Thames Water has taken urgent steps to address concerns of collapse by assembling a team of financial experts for restructuring talks, per The Guardian. This is amidst mounting fears regarding its parent company's financial stability.
A report from VCPost indicates that investors have declined to invest additional funds into Thames Water to secure its short-term cash flow, prompting the company to seek assistance from City advisers, including Teneo and Rothschild, to explore potential financing options.
This move comes after the parent company, Kemble Water Group, ceased emergency funding amid disputes with the industry regulator over proposed bill increases, which amount to over 40%.

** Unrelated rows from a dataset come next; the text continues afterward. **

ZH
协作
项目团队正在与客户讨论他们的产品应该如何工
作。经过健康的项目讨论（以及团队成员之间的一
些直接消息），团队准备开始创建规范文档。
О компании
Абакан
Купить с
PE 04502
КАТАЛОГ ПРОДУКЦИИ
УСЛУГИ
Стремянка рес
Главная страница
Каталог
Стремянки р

Thames Water's Debt: What Could Happen?
With over £18 billion ($19 billion) in debt and a looming £190m ($204 million) loan repayment deadline, concerns have intensified regarding Kemble's solvency, potentially leading to government intervention or special administration for Thames Water.

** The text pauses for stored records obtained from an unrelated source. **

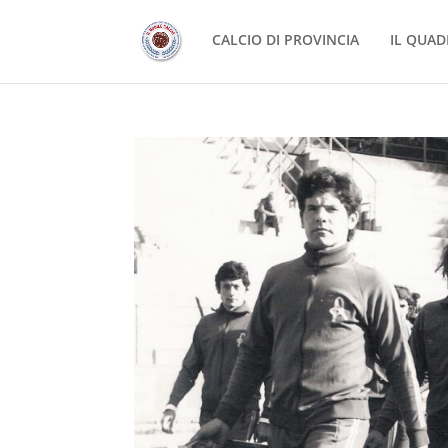
CALCIO DI PROVINCIA
IL QUAD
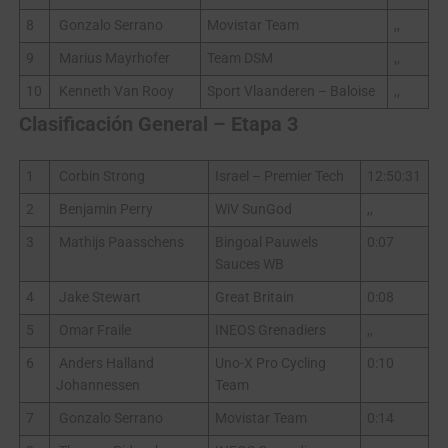
8
Gonzalo Serrano
Movistar Team
,,
9
Marius Mayrhofer
Team DSM
,,
10
Kenneth Van Rooy
Sport Vlaanderen – Baloise
,,
Clasificación General – Etapa 3
1
Corbin Strong
Israel – Premier Tech
12:50:31
2
Benjamin Perry
WiV SunGod
,,
3
Mathijs Paasschens
Bingoal Pauwels
0:07
Sauces WB
4
Jake Stewart
Great Britain
0:08
5
Omar Fraile
INEOS Grenadiers
,,
6
Anders Halland
Uno-X Pro Cycling
0:10
Johannessen
Team
7
Gonzalo Serrano
Movistar Team
0:14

"Now Thames Water customers are facing the worst of all worlds, with water bills set to skyrocket while local rivers are ruined by sewage. Ministers must step in before it's too late," said Sarah Olney MP, a spokesperson of the Liberal Democrat Treasury.
Despite Thames Water's reassurance of adequate cash reserves until 2025, uncertainties persist, prompting calls from politicians and campaigners for urgent action to safeguard customer interests and environmental concerns.
Thames Water and Kemble declined to provide further comments. The government and industry regulator, Ofwat, have also refrained from issuing statements on the matter.